Doing double duty running an international charity while continuing his RCMP career, McConaghy, at the time, was doing forensic work on the remains of women Robert Pickton had murdered. That investigation opened McConaghy’s eyes to the abuse suffered by prostituted women.
“I had never really encountered the world of prostitution and prostituted young girls and women,” he says. “It was a completely heartbreaking case to actually start to investigate and encounter these lives.”
But the VPD needed help with something halfway around the world. They wanted to know if McConaghy could sleuth out what country some videos had been filmed in.
“So, for the first time in my life I agreed to watch child sex assault videos,” he says. “Nothing prepared me for watching seven, eight, nine-year-old children being assaulted by a Canadian psychopath.”
He was pretty sure the children were speaking Khmer, the language of Cambodia. The architecture also pointed to Cambodia, he told his Vancouver police colleagues. Even narrowing it down to a country still meant that the chances of ever finding the kids in the video was pretty much nil, he admits.
Yet within 72 hours, McConaghy had the GPS location of the crime scene and the probable names of the children. It was another incredible turn that McConaghy credits to divine intervention.
Shaken by what he had witnessed on the videos, McConaghy had gone home and turned on the TV. Flipping the channels, he landed on NBC’s Dateline, something he didn’t routinely watch. There on American network TV was different footage from the exact location of the assaults he had just watched with the Vancouver police. The same “rape cubicles,” the same clearly Cambodian architecture.
He remembered back eight months when an American documentary filmmaker had approached him, saying they were about to rescue child victims of repeated pedophile rape and asking if the Ratanak orphanages could accommodate the kids.
“I said, no, I can't, not with the background of these kids, because they're going to be so damaged,” he recalled telling the American. “A normal orphanage is not going to be able to cope psychologically with what they bring to the table. It really frustrated me and I promised myself that one day I would be in a position to say yes, I'll take them, but we are going to have to have a special centre.”
McConaghy connected the VPD to the producer, who provided the location where the filming took place. Five of the seven girls he had seen on the videos were soon rescued. Four years later, McConaghy discovered that they were in a foster care program funded by his own charity.

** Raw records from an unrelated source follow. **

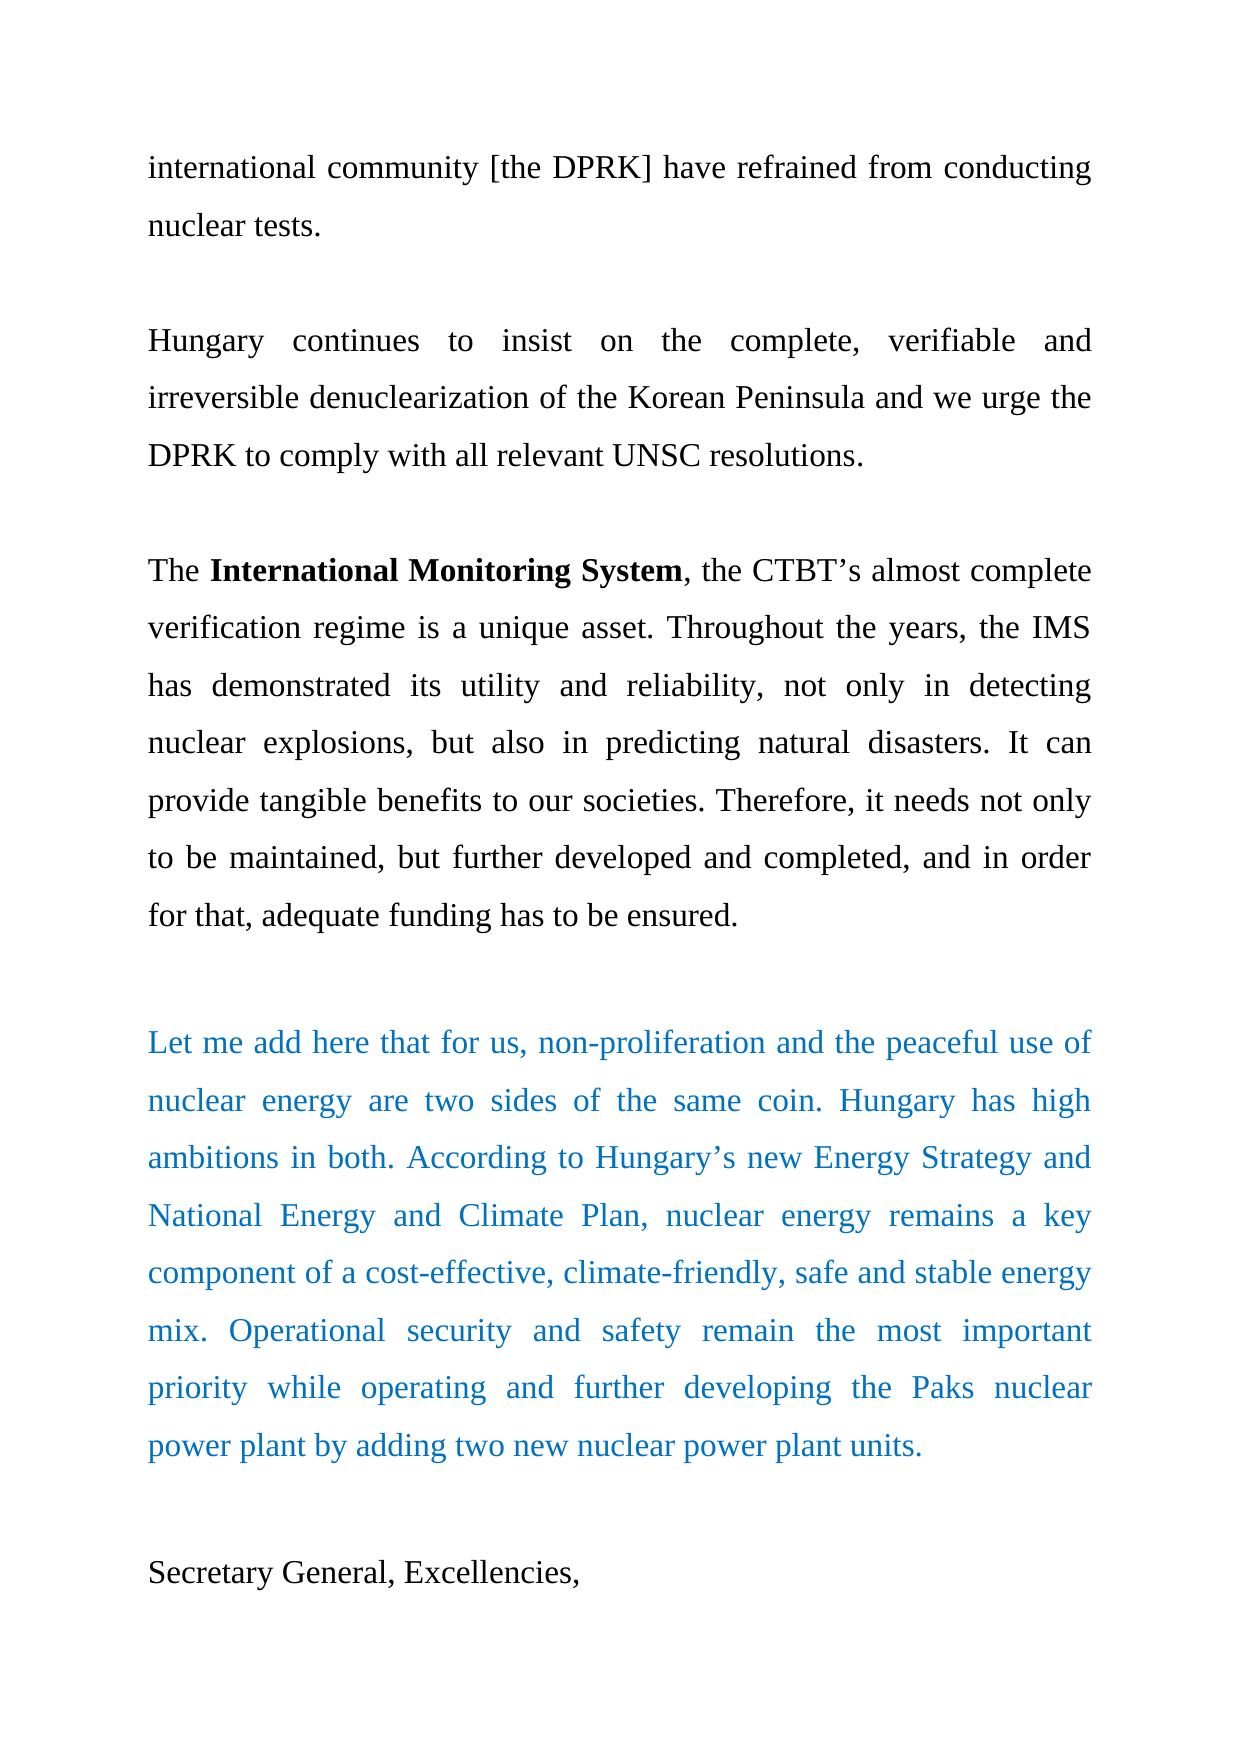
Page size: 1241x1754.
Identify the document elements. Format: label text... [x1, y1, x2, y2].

text Let me add here that for us, non-proliferation and the peaceful use of nuclear energy are two sides of the same coin. Hungary has high ambitions in both. According to Hungary’s new Energy Strategy and National Energy and Climate Plan, nuclear energy remains a key component of a cost-effective, climate-friendly, safe and stable energy mix. Operational security and safety remain the most important priority while operating and further developing the Paks nuclear power plant by adding two new nuclear power plant units. [148, 1023, 1093, 1463]
list The International Monitoring System, the CTBT’s almost complete verification regime is a unique asset. Throughout the years, the IMS has demonstrated its utility and reliability, not only in detecting nuclear explosions, but also in predicting natural disasters. It can provide tangible benefits to our societies. Therefore, it needs not only to be maintained, but further developed and completed, and in order for that, adequate funding has to be ensured. [148, 550, 1093, 933]
list Hungary continues to insist on the complete, verifiable and irreversible denuclearization of the Korean Peninsula and we urge the DPRK to comply with all relevant UNSC resolutions. [148, 320, 1093, 473]
list Secretary General, Excellencies, [148, 1553, 1093, 1591]
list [148, 148, 1093, 243]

The videos helped lead to the 2005 conviction of Donald Bakker, a B.C. man who was the first convicted under Canada’s 1997 “sex tourism” law.

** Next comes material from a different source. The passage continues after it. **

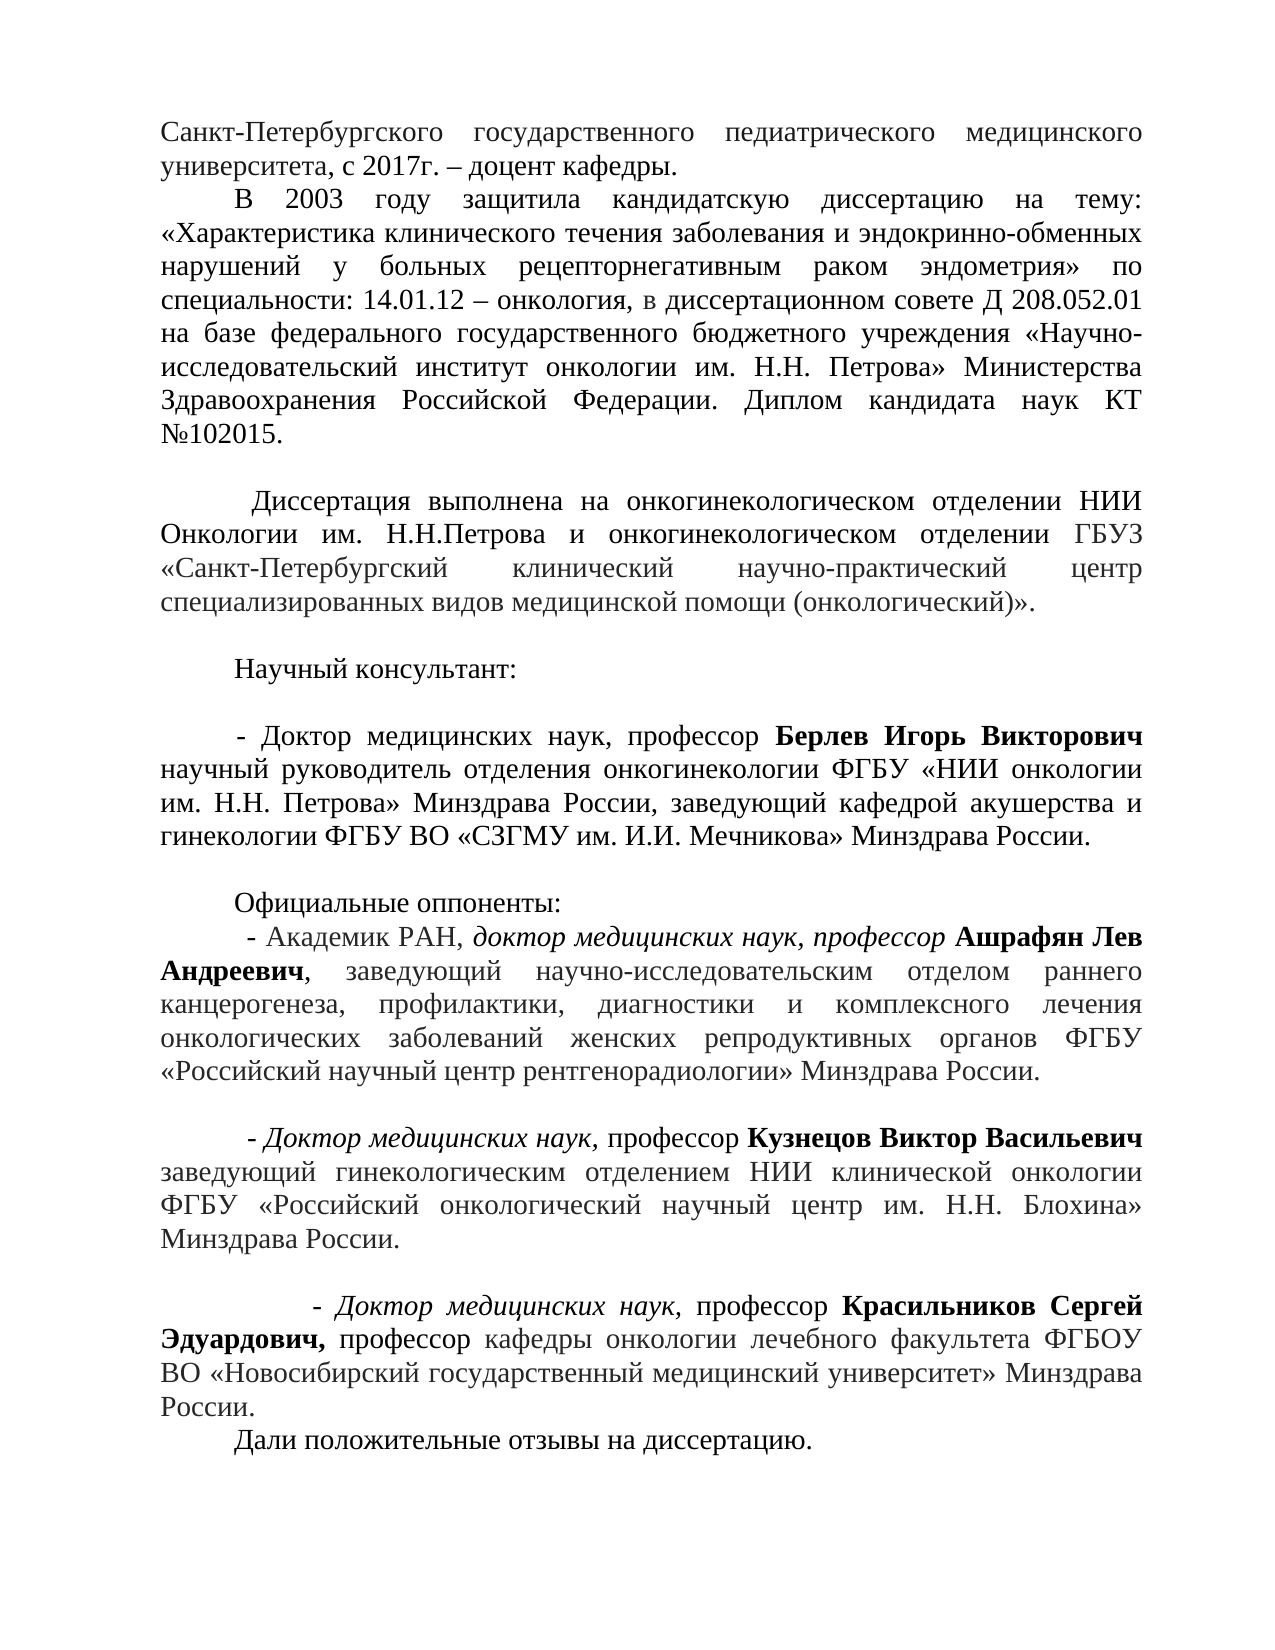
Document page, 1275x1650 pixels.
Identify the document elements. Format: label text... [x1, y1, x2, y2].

text - Доктор медицинских наук, профессор Кузнецов Виктор Васильевич заведующий гинекологическим отделением НИИ клинической онкологии ФГБУ «Российский онкологический научный центр им. Н.Н. Блохина» Минздрава России. [160, 1120, 1143, 1254]
text Дали положительные отзывы на диссертацию. [160, 1422, 1143, 1456]
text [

Cambodia, McConaghy says, was particularly ripe for the horrors of child sex abuse by Western men. Where many countries have a problem with exploited children as young as 12, the unique vacuum the Khmer Rouge left in Cambodian society allowed organized crime and obliterated social structures to develop a sex industry involving some as young as toddlers.
Canadian police are among those from around the world now working with a tribunal into the crimes of the Khmer Rouge, including the sexual abuse that took place. The evidence is staggering.
Girls and young women were assigned to marry Khmer Rouge soldiers in mass weddings, then sent to immediately produce babies for the revolution, McConaghy says. Teenagers were placed under the bamboo floors of the raised houses to ensure that the newlyweds were doing their duty — and if sex wasn’t taking place, they could be shot.
“It really was an institutionalized, systematic policy of rape,” he says. “Basically every honeymoon in that period was a rape.”
Now, women are being asked by people associated with tribunals to open up about their experiences.
“And the perpetrators are not infrequently their current husbands,” says McConaghy. “Where do you start trying to fix this?”
For McConaghy’s part, he has expanded Ratanak to work with victims of sexual violence and exploitation.
He sees in everything he has accomplished the hands of God. What motivates him in this often emotionally disturbing work is his belief, founded in his Christianity, that every life has value.
“I firmly believe that you can't do it long-term, decade-in, decade-out, without a sense of justice and a sense that there is something, or someone, out there much bigger than we are and that there is ultimately justice — and that's my belief,” he says. The girls and women his charity helps, he says, “have value and they have meaning and they are profoundly precious. If you don't have a God that assigns that value to them, then we are just biological organisms and who cares what you do to them?”